My first brush with amaranth was an episode of Chopped. It’s a cereal-like, flexible ingredient, one that can be puffed in boiling water or fried for a crunch. It can be sweet or savory, a protein-rich grain that’s a staple in certain cultures. When certain strands are planted, a beautiful, magenta flower blooms. It’s all sickeningly poetic, really — sustenance turned aesthetic pleasure. And it speaks to the approach LoneMoon carries into this full-length debut of the same name, feeding your soul in moments and slaving away at a feast for your eyes and ears in another.

The Oklahoma City producer neither aims too high nor too low with Amaranth, concocting middlebrow electronic music that jumps between puddles of fashion show ambience, brisk mall-pop and fist-pumping bass drops. He’s not pioneering new ground at any point in this LP, but it’s fresh all the same, mostly in the weight of his disparate influences that come to surface. He’s more than a little convincing too, sounding seasoned and secure in the execution of a consistently adventurous dance record.
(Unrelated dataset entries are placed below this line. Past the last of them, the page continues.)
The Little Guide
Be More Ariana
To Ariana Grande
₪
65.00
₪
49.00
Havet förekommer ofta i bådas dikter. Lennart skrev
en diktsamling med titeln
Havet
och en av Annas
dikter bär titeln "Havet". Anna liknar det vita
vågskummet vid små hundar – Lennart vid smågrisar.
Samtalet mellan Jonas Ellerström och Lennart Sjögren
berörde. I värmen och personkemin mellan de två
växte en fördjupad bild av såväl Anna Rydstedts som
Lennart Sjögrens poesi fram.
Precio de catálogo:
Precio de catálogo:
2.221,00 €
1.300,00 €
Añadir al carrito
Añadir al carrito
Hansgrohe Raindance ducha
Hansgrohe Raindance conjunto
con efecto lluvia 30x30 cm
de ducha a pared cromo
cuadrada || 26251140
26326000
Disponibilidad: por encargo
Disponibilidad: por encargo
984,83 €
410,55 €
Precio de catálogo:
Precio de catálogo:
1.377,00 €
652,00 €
The experience feels scattered in moments, especially given its extended length at 16 songs, which is really just to say that there’s a lot to digest. His recoveries are swift, and it helps that Amaranth mostly follows a stead path, shifting from a pre-party buzz (the especially potent “Hop & Skip”) towards more crowd-pleasing brostep (“Journey,” “Chronicle”) at its center. Lovably dorky, 8-bit chiptune and a neon-rimmed K-pop influence keep those more uptempo anthems from going all Jersey Shore club rat, and tipping the equation in favor of those tendencies feels like a more natural fit (the ever shifting “Collision,” the Sega-like “Petals”). Trouble brews when he eschews those idiosyncratic traits for playing it straight, as the proficient but hollowly nondescript trap “Rising” falls into headfirst. He’s admirably dedicated to making listeners happy, but that comes easiest when he’s not worrying what they like and might not.
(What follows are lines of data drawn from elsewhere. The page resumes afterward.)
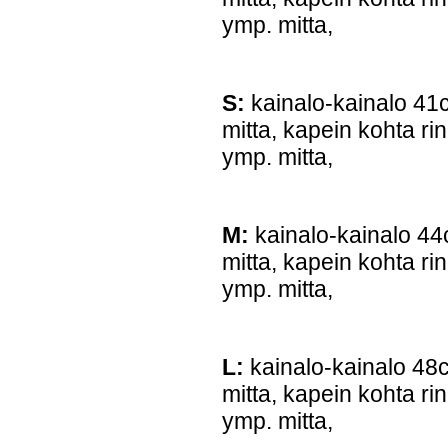
ymp. mitta,
S:
kainalo-kainalo 41
mitta, kapein kohta ri
ymp. mitta,
M:
kainalo-kainalo 4
mitta, kapein kohta ri
ymp. mitta,
L:
kainalo-kainalo 48
mitta, kapein kohta ri
ymp. mitta,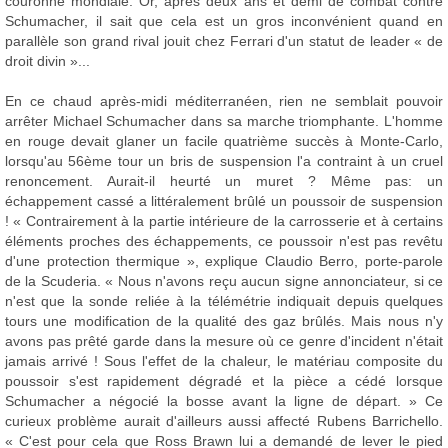
couronne mondiale. Or, après deux ans et demi de combat contre
Schumacher, il sait que cela est un gros inconvénient quand en
parallèle son grand rival jouit chez Ferrari d'un statut de leader « de
droit divin »...
En ce chaud après-midi méditerranéen, rien ne semblait pouvoir
arrêter Michael Schumacher dans sa marche triomphante. L'homme
en rouge devait glaner un facile quatrième succès à Monte-Carlo,
lorsqu'au 56ème tour un bris de suspension l'a contraint à un cruel
renoncement. Aurait-il heurté un muret ? Même pas: un
échappement cassé a littéralement brûlé un poussoir de suspension
! « Contrairement à la partie intérieure de la carrosserie et à certains
éléments proches des échappements, ce poussoir n'est pas revêtu
d'une protection thermique », explique Claudio Berro, porte-parole
de la Scuderia. « Nous n'avons reçu aucun signe annonciateur, si ce
n'est que la sonde reliée à la télémétrie indiquait depuis quelques
tours une modification de la qualité des gaz brûlés. Mais nous n'y
avons pas prêté garde dans la mesure où ce genre d'incident n'était
jamais arrivé ! Sous l'effet de la chaleur, le matériau composite du
poussoir s'est rapidement dégradé et la pièce a cédé lorsque
Schumacher a négocié la bosse avant la ligne de départ. » Ce
curieux problème aurait d'ailleurs aussi affecté Rubens Barrichello.
« C'est pour cela que Ross Brawn lui a demandé de lever le pied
And holy wow when that sort of tunnel vision comes into play is the product dynamic. Flirty and animated, “Hop & Skip” bounces with the best of them, taking the bubbly wall cloud of an early Passion Pit cut and tying a string to it like a balloon — a skying, lofty journey through sunset pinks and yellows. “Hold On II” has a similar soft-pastel-cartoon kind of charm, bass fuzz shaving the tops of electric squiggles and dainty keyboard snapshots, where “All I Need” ditches any sort of party-starter ambitions for afternoon playdate fun.

LoneMoon champions himself as something of a storyteller, describing Amaranth as “story music” on his SoundCloud, and he works hard to build a narrative instead of a DJ set tracklist, which makes for a better album. It could benefit from some editing to clean it up a bit, but Amaranth is paced to theatrically build from the subtle opening of a “Glass Box” all the way to the climax of “Chronicle.” The album wisely winds down with starlit walks in its waning moments instead of exhausting itself in an endless pursuit of dancehall bangers. He does well to craft idyllic, rainy window ballads with the shutter-closing pair of “Rest Now” and “Still Waiting.”

Porter Robinson has become one of the biggest players in the EDM game in thanks to a comparable penchant for building up a world in conjunction with a drop, and this thoughtful take shows similar promise. There are plenty of talented ambient artists and panty-dropping festival DJs out there, and LoneMoon feels like one of just a few primed to straddle that border between them.